Task goal – From the records below, pull each line that has "Livestream".

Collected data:
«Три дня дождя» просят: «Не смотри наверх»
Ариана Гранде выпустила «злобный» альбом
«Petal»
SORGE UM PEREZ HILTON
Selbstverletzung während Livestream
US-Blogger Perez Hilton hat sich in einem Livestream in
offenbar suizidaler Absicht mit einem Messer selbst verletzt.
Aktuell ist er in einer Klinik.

--

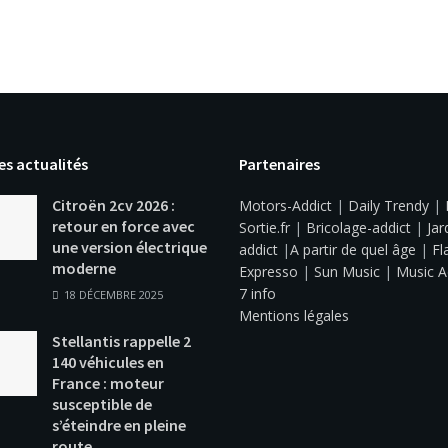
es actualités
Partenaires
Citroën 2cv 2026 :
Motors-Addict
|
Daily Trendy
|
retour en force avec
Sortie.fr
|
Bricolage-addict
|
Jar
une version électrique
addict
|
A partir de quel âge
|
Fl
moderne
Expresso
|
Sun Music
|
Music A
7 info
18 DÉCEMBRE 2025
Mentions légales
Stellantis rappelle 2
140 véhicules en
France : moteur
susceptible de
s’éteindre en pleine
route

Exercise solution –
Selbstverletzung während Livestream
US-Blogger Perez Hilton hat sich in einem Livestream in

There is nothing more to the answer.